◆ **Exercise passage**:
---

Maudlin's Cemetery is a Church of Ireland cemetery located in Naas, Ireland. It is notable for its two large pyramid-shaped mausoleums, and as the burial place of much of the local aristocracy.

History

The name is archaically spelled Maudlings; derives from Mary Magdalene, often depicted in art as mourning for Jesus after his crucifixion, and thus associated with burial grounds (cf. maudlin). At the time of the dissolution of the monasteries (c. 1540), Great Connell Priory was noted as possessing seven acres near to "the Maudelein of Naas." By 1606 the lands at Maudlings belonged to the chantry priests of St. David's Church, Naas.

The cemetery dates to a 1780 donation by John Bourke, 1st Earl of Mayo; it was enclosed in 1782, although the oldest surviving inscription is from 1828.

The west pyramid was built in honour of Anne de Burgh, wife of Walter Hussey Burgh, while the east pyramid is unmarked but believed to belong to another member of the De Burgh family.

The cemetery was expanded in 1889.

---

◆ **Task details**:
Please reproduce the passage about Maudlin's Cemetery word for word, starting with "Maudlin's Cemetery is" and going on through "the local aristocracy.".

Chart interpretation exercises:
---

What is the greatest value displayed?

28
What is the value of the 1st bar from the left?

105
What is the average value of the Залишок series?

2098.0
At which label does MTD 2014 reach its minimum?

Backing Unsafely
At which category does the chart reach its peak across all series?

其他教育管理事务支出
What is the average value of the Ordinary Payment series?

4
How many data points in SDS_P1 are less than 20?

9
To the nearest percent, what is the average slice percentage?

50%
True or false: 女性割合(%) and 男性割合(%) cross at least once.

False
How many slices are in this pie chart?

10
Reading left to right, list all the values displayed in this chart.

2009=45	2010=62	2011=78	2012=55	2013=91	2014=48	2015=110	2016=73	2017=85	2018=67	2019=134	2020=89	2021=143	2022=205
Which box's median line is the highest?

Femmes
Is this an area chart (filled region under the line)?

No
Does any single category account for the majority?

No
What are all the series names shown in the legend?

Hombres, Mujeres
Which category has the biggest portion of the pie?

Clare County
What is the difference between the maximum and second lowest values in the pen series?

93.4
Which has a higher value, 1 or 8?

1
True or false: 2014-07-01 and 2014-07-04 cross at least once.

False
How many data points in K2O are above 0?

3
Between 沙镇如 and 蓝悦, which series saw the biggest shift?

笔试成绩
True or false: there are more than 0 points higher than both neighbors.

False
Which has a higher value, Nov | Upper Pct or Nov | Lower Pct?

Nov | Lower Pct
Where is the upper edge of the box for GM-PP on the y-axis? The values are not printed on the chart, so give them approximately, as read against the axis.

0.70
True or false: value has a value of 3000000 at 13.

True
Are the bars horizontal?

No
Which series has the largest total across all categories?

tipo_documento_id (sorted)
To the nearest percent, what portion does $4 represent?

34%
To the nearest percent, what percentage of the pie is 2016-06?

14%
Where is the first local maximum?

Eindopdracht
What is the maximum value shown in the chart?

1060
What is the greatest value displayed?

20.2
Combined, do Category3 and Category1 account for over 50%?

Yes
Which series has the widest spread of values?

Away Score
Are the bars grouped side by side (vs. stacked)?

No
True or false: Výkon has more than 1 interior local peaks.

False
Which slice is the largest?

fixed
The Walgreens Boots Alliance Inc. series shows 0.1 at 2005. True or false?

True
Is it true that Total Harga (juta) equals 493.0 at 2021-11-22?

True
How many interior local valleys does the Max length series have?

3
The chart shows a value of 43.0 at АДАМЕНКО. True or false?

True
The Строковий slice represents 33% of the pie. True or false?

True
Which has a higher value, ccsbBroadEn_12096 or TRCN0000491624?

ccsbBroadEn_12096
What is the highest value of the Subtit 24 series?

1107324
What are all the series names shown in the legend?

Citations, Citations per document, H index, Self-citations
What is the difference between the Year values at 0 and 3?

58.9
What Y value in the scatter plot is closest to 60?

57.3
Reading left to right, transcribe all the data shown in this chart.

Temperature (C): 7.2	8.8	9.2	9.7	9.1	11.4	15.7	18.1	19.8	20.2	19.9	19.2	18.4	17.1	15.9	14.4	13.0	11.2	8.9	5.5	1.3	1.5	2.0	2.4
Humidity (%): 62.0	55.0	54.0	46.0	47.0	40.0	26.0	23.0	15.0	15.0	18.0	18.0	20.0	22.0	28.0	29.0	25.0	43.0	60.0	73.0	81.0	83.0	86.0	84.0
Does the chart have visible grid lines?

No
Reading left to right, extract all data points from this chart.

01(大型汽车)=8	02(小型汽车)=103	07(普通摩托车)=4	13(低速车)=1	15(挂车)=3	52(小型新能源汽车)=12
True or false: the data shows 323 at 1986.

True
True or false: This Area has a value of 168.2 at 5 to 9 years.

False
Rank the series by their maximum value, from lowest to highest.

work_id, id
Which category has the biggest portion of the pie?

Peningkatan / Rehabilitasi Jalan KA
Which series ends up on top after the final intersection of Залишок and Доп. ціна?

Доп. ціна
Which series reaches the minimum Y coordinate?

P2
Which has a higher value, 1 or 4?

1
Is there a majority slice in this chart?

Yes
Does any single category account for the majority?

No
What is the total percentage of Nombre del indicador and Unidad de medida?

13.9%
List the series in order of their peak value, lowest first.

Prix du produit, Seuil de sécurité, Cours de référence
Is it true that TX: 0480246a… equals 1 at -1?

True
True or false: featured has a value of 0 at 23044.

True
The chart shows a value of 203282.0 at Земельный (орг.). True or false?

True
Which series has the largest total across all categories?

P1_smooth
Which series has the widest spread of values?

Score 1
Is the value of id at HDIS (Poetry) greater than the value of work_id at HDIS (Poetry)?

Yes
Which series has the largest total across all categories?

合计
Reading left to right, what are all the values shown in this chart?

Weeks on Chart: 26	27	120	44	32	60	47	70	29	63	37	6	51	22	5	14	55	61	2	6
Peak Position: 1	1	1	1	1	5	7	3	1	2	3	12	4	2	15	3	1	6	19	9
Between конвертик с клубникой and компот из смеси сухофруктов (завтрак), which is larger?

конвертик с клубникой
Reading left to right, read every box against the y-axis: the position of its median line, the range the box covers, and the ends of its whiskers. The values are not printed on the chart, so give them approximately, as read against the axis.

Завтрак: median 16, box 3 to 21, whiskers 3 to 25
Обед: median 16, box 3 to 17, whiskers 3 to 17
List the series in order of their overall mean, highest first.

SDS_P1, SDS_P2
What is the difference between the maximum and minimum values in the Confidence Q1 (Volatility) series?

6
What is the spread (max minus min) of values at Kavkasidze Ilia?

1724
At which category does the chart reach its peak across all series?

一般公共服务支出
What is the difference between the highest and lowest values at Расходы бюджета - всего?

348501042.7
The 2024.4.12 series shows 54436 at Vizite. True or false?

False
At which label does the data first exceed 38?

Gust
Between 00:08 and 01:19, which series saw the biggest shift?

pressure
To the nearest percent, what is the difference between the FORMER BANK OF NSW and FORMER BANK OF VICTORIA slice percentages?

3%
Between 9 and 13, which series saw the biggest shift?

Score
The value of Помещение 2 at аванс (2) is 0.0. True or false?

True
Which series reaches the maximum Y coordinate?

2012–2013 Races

---

◆ **Task solution**:
Maudlin's Cemetery is a Church of Ireland cemetery located in Naas, Ireland. It is notable for its two large pyramid-shaped mausoleums, and as the burial place of much of the local aristocracy.